What this means for your business
Marketing and creative teams already running multi-model stacks have been quietly solving for this problem themselves, cycling through ChatGPT, Claude, and Gemini hoping for variation that rarely materializes because all three models are trained toward the same statistically safe center. Flint’s pitch lands hardest for teams whose output is genuinely differentiated by surprise value, brand voice, or conceptual novelty, and sits much further down the priority list for teams where speed and consistency are the actual deliverable.
The technical claim here is worth holding up. Standard temperature adjustment, which just increases randomness across every word a model generates, produces noise as often as it produces creativity. Springboards trained Flint to identify semantically meaningful branch points, the moments where a choice of destination, headline, or concept actually changes the idea, and apply randomness selectively there. Whether that training holds up outside the marketing use case is untested, but the underlying diagnosis is correct. Blunt temperature increases are why “creative mode” on most chatbots just makes responses weirder, not better.
Weigl’s own caveat is the sharpest thing in the piece: nine times out of ten, average is fine. That’s not a knock on Flint, it’s a segmentation signal. If your team’s AI use is dominated by summarization, drafting, and research synthesis, a creativity-boosting tool sitting in the stack adds coordination overhead without a commensurate return. The renewal question worth asking isn’t whether Flint produces more interesting outputs in a demo, it’s what share of your team’s actual AI workflows require creative divergence rather than competent convergence.

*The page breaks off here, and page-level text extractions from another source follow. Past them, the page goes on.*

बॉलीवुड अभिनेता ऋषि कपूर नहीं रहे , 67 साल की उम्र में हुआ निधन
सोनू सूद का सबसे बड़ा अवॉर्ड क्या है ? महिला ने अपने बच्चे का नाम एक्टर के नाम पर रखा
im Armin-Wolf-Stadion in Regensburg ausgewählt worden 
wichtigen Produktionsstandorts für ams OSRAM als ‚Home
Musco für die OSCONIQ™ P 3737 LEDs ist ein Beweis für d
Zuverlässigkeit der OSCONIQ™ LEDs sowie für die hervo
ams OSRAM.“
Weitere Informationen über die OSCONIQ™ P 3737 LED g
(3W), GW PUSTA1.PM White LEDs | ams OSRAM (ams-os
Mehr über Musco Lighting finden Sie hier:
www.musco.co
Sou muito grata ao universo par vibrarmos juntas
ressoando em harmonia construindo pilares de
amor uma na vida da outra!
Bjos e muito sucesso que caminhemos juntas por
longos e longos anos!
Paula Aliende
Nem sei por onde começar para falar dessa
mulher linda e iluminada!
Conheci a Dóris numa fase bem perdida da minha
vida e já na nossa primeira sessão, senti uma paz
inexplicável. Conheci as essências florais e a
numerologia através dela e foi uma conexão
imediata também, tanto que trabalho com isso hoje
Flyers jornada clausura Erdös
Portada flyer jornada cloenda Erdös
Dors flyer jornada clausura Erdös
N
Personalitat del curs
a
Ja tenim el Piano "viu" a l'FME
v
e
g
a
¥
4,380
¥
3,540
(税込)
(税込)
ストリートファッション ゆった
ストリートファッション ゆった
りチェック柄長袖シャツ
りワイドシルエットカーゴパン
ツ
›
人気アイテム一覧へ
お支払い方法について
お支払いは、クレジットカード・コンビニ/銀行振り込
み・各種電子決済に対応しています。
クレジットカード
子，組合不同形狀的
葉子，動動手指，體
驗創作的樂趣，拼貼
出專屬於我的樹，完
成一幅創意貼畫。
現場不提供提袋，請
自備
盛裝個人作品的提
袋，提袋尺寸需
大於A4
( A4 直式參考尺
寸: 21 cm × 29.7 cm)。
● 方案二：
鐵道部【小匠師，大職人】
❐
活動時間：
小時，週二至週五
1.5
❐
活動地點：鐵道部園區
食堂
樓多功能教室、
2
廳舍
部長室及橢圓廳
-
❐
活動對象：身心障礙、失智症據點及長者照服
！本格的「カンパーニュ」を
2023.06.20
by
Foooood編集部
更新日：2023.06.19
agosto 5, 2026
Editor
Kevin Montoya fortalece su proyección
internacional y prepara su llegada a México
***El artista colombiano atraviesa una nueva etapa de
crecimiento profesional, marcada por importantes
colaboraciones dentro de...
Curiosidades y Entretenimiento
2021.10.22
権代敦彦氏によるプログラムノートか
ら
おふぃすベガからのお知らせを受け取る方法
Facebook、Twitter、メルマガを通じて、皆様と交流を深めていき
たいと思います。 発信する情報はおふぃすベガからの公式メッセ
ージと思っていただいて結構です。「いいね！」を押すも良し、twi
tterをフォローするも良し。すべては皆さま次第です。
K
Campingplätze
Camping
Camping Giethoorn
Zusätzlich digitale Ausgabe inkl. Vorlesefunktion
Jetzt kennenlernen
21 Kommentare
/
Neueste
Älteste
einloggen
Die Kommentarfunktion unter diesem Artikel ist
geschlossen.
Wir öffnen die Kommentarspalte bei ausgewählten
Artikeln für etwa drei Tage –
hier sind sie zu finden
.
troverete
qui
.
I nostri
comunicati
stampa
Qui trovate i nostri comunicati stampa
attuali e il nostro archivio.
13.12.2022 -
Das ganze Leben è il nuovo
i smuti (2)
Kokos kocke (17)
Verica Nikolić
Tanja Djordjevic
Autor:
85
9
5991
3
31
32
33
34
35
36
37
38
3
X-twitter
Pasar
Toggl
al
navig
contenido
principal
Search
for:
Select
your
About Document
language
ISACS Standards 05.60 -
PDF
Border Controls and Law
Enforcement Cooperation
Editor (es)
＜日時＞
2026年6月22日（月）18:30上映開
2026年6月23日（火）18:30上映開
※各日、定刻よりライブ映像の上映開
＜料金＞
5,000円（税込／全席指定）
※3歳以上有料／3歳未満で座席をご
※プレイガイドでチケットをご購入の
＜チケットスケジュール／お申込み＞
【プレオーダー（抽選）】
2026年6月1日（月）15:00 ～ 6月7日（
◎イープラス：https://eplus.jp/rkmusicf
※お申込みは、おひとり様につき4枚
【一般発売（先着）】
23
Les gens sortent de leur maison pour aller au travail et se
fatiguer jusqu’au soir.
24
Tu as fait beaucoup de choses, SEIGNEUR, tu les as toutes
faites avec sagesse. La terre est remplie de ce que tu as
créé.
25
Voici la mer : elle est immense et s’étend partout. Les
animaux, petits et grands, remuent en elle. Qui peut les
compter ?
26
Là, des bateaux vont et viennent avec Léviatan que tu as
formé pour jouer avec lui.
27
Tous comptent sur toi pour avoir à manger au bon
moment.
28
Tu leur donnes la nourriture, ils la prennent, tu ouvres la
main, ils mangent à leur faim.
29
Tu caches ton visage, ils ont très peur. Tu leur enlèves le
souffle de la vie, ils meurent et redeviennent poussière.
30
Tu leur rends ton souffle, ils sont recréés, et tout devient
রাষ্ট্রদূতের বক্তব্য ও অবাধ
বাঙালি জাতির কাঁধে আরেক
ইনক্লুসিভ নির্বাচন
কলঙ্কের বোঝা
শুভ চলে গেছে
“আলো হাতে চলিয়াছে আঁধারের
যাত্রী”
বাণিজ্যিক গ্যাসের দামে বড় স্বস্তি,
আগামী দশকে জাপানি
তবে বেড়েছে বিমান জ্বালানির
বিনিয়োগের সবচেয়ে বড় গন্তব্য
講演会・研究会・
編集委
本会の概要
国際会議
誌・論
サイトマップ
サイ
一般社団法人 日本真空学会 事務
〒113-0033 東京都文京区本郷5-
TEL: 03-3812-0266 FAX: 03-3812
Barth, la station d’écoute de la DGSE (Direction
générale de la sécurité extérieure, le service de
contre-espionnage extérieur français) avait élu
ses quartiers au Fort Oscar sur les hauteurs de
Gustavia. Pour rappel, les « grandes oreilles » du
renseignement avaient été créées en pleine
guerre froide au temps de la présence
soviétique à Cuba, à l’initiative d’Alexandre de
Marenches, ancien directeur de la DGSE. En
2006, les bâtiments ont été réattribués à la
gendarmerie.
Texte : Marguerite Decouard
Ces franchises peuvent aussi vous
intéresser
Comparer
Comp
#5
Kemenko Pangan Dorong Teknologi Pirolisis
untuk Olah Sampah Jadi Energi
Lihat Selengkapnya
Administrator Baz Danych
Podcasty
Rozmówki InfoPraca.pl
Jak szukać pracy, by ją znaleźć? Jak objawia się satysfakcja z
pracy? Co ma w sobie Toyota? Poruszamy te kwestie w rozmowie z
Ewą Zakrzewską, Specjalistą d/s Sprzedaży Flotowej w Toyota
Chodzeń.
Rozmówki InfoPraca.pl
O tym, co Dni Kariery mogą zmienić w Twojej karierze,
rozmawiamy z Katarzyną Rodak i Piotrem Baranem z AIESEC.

Concept deep-dive: Temperature in language models
Temperature controls how a language model picks its next word. At low temperature, the model almost always chooses the statistically most likely word, producing consistent but predictable output. At high temperature, it samples from a wider range of options, like a writer who stops reaching for the obvious word. The business problem is that raising temperature globally increases randomness everywhere, including in places where precision matters, which is why Flint’s targeted approach is the more defensible engineering bet.